ACTIVITY: Search the material for the word "events" and copy each line that holds it.

DATA FOR THIS TASK:
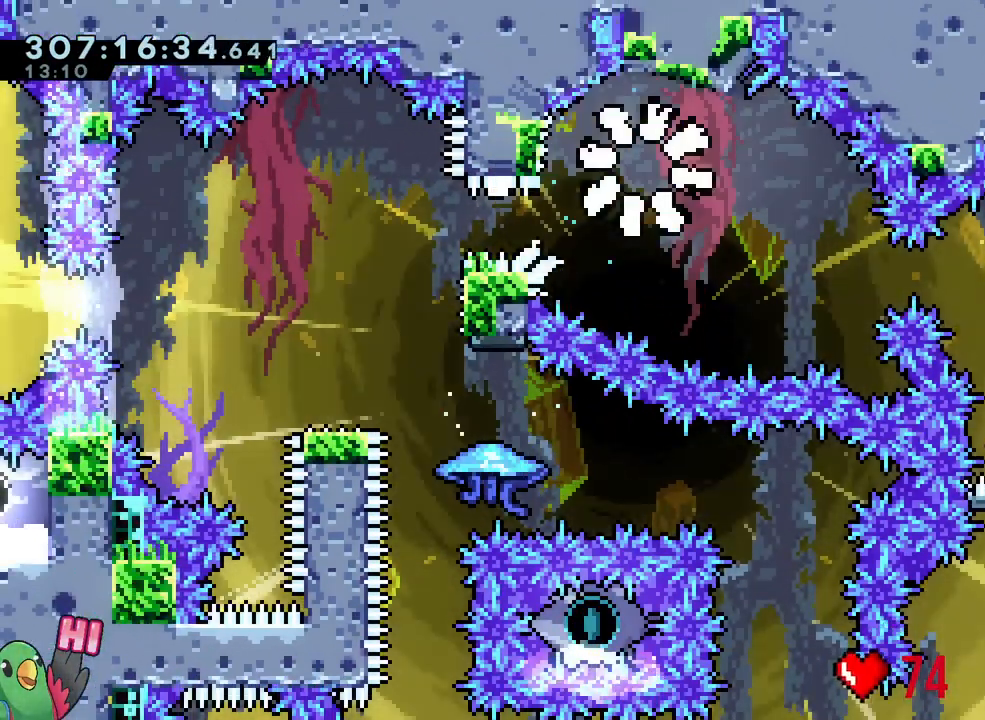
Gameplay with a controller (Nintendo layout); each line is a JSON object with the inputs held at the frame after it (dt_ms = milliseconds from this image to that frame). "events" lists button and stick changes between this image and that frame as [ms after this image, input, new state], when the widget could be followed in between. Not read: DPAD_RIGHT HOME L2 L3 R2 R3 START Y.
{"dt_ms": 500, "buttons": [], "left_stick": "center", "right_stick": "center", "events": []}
...
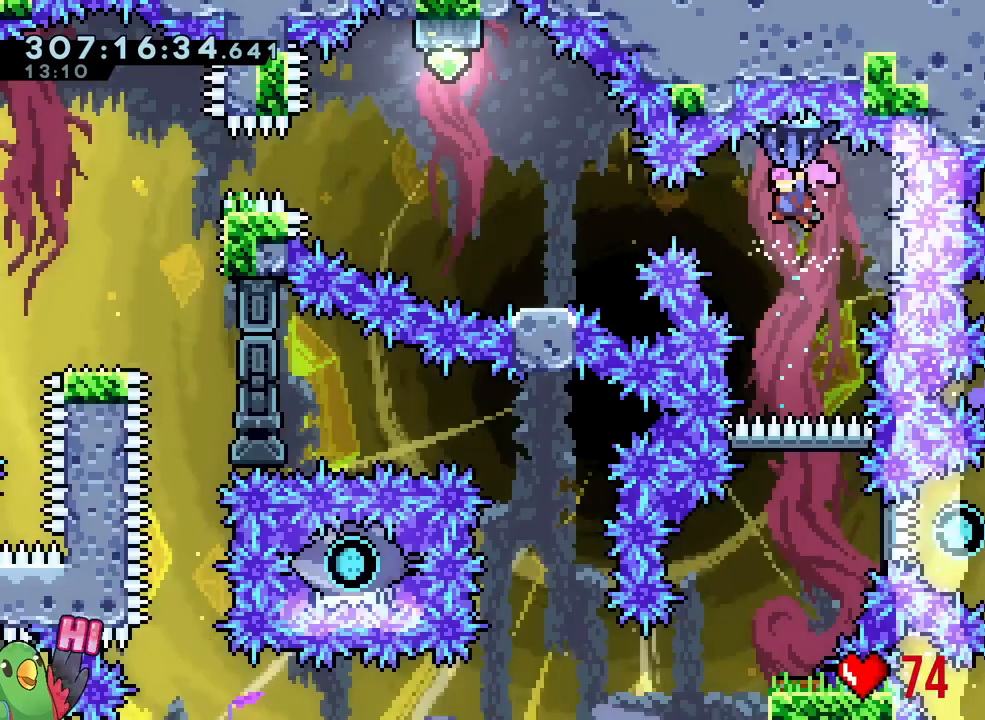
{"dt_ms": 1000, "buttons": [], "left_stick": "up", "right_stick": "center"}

RESPONSE:
Gameplay with a controller (Nintendo layout); each line is a JSON object with the inputs held at the frame after it (dt_ms = milliseconds from this image to that frame). "events" lists button and stick changes between this image and that frame as [ms after this image, input, new state], when the widget could be followed in between. Not read: DPAD_RIGHT HOME L2 L3 R2 R3 START Y.
{"dt_ms": 500, "buttons": [], "left_stick": "center", "right_stick": "center", "events": []}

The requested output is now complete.